Page images and their extracted text
=== Begin Enclosure ===

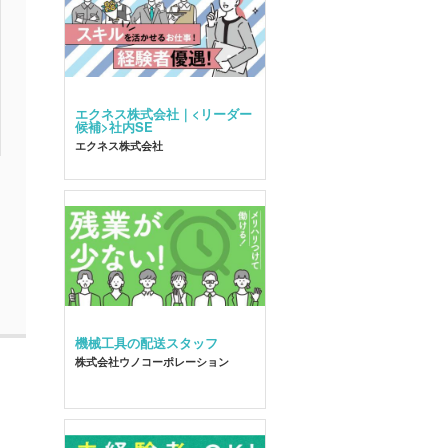
エクネス株式会社｜<リーダー
候補>社内SE
エクネス株式会社
機械工具の配送スタッフ
株式会社ウノコーポレーション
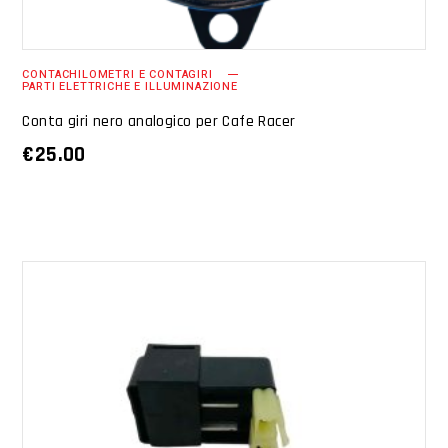
CONTACHILOMETRI E CONTAGIRI
PARTI ELETTRICHE E ILLUMINAZIONE
Conta giri nero analogico per Cafe Racer
€
25.00
AGGIUNGI AL CARRELLO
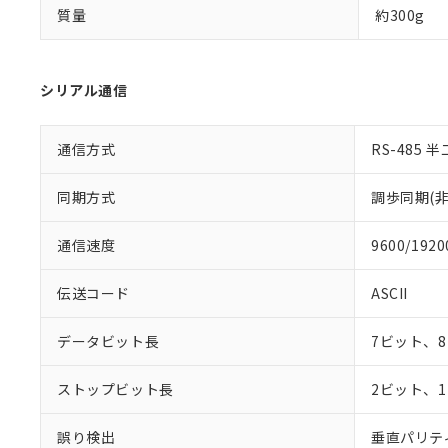
質量
約300g
シリアル通信
通信方式
RS-485 
同期方式
調歩同期(非
通信速度
9600/1920
伝送コード
ASCII
データビット長
7ビット、
ストップビット長
2ビット、
誤り検出
垂直パリテ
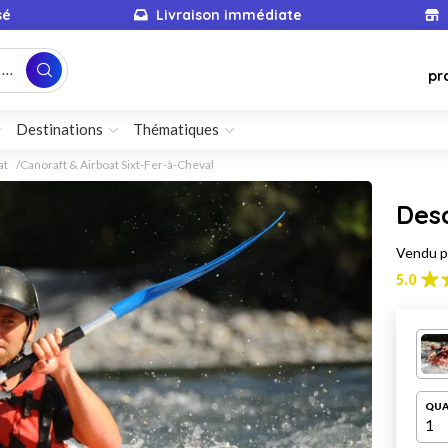
sé
Livraison immédiate
...
pr
Destinations
Thématiques
at
Canoraft & Airboat Sixt-Fer-à-Cheval
Des
Vendu 
5.0
QUA
1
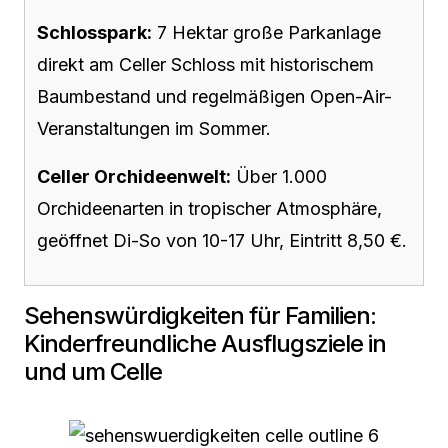
Schlosspark:
7 Hektar große Parkanlage
direkt am Celler Schloss mit historischem
Baumbestand und regelmäßigen Open-Air-
Veranstaltungen im Sommer.
Celler Orchideenwelt:
Über 1.000
Orchideenarten in tropischer Atmosphäre,
geöffnet Di-So von 10-17 Uhr, Eintritt 8,50 €.
Sehenswürdigkeiten für Familien:
Kinderfreundliche Ausflugsziele in
und um Celle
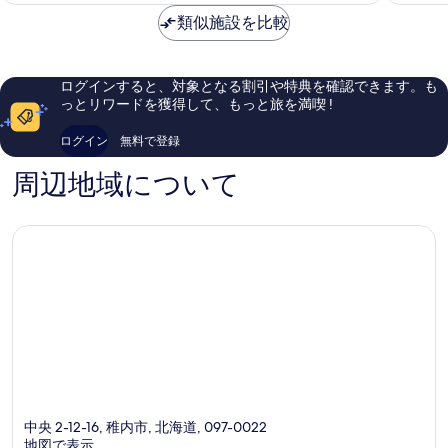
内
い、
常
金
類似施設を比較
市
口
に
は
コ
良
￥14,614
ミ
い、
134
口
ログインすると、対象となる割引や特典を確認できます。も
件
コ
っとリワードを獲得して、もっと旅を満喫 !
件
ミ
の
584
ログイン
無料で登録
口
件
コ
件
周辺地域について
ミ
の
口
コ
ミ
中央 2-12-16, 稚内市, 北海道, 097-0022
地図で表示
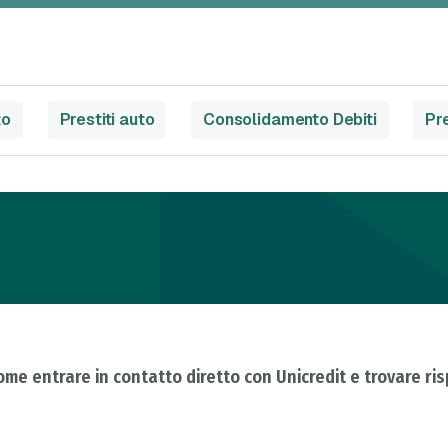
to
Prestiti auto
Consolidamento Debiti
Pre
ome entrare in contatto diretto con Unicredit e trovare ri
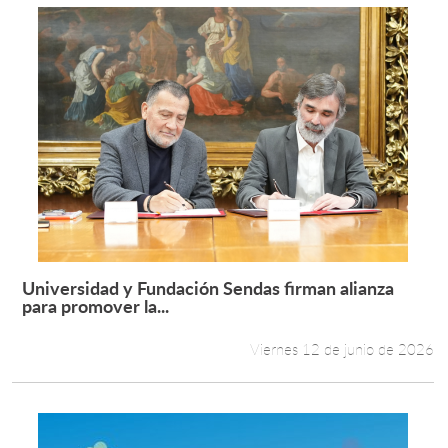
Universidad y Fundación Sendas firman alianza
Leer más +
para promover la...
Viernes 12 de junio de 2026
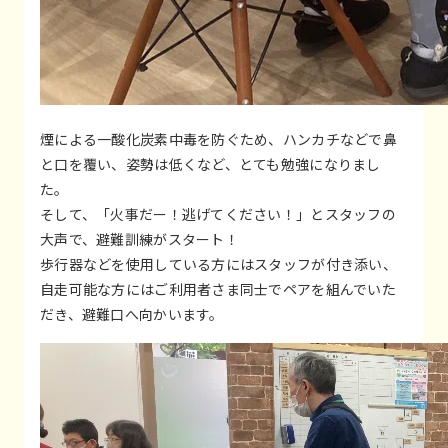
煙による一酸化炭素中毒を防ぐため、ハンカチなどで鼻
と口を覆い、姿勢は低くなど、とても勉強になりまし
た。
そして、「火事だー！逃げてください！」とスタッフの
大声で、避難訓練がスタート！
歩行器などを使用している方にはスタッフが付き添い、
自走可能な方にはご利用者さま同士でペアを組んでいた
だき、避難口へ向かいます。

=== End Enclosure ===

Written task — Express every line of extracted text from all the records as a JSON list of strings, one string per line, with blank lines and the picture markers left out.

Solution to the problem —
[
  "エクネス株式会社｜<リーダー",
  "候補>社内SE",
  "エクネス株式会社",
  "機械工具の配送スタッフ",
  "株式会社ウノコーポレーション",
  "CONTACHILOMETRI E CONTAGIRI",
  "PARTI ELETTRICHE E ILLUMINAZIONE",
  "Conta giri nero analogico per Cafe Racer",
  "€",
  "25.00",
  "AGGIUNGI AL CARRELLO",
  "質量",
  "約300g",
  "シリアル通信",
  "通信方式",
  "RS-485 ",
  "同期方式",
  "調歩同期(非",
  "通信速度",
  "9600/1920",
  "伝送コード",
  "ASCII",
  "データビット長",
  "7ビット、",
  "ストップビット長",
  "2ビット、",
  "誤り検出",
  "垂直パリテ",
  "sé",
  "Livraison immédiate",
  "...",
  "pr",
  "Destinations",
  "Thématiques",
  "at",
  "Canoraft & Airboat Sixt-Fer-à-Cheval",
  "Des",
  "Vendu ",
  "5.0",
  "QUA",
  "1",
  "Schlosspark:",
  "7 Hektar große Parkanlage",
  "direkt am Celler Schloss mit historischem",
  "Baumbestand und regelmäßigen Open-Air-",
  "Veranstaltungen im Sommer.",
  "Celler Orchideenwelt:",
  "Über 1.000",
  "Orchideenarten in tropischer Atmosphäre,",
  "geöffnet Di-So von 10-17 Uhr, Eintritt 8,50 €.",
  "Sehenswürdigkeiten für Familien:",
  "Kinderfreundliche Ausflugsziele in",
  "und um Celle",
  "内",
  "い、",
  "常",
  "金",
  "類似施設を比較",
  "市",
  "口",
  "に",
  "は",
  "コ",
  "良",
  "￥14,614",
  "ミ",
  "い、",
  "134",
  "口",
  "ログインすると、対象となる割引や特典を確認できます。も",
  "件",
  "コ",
  "っとリワードを獲得して、もっと旅を満喫 !",
  "件",
  "ミ",
  "の",
  "584",
  "ログイン",
  "無料で登録",
  "口",
  "件",
  "コ",
  "件",
  "周辺地域について",
  "ミ",
  "の",
  "口",
  "コ",
  "ミ",
  "中央 2-12-16, 稚内市, 北海道, 097-0022",
  "地図で表示",
  "to",
  "Prestiti auto",
  "Consolidamento Debiti",
  "Pre",
  "ome entrare in contatto diretto con Unicredit e trovare ri",
  "Universidad y Fundación Sendas firman alianza",
  "Leer más +",
  "para promover la...",
  "Viernes 12 de junio de 2026",
  "煙による一酸化炭素中毒を防ぐため、ハンカチなどで鼻",
  "と口を覆い、姿勢は低くなど、とても勉強になりまし",
  "た。",
  "そして、「火事だー！逃げてください！」とスタッフの",
  "大声で、避難訓練がスタート！",
  "歩行器などを使用している方にはスタッフが付き添い、",
  "自走可能な方にはご利用者さま同士でペアを組んでいた",
  "だき、避難口へ向かいます。"
]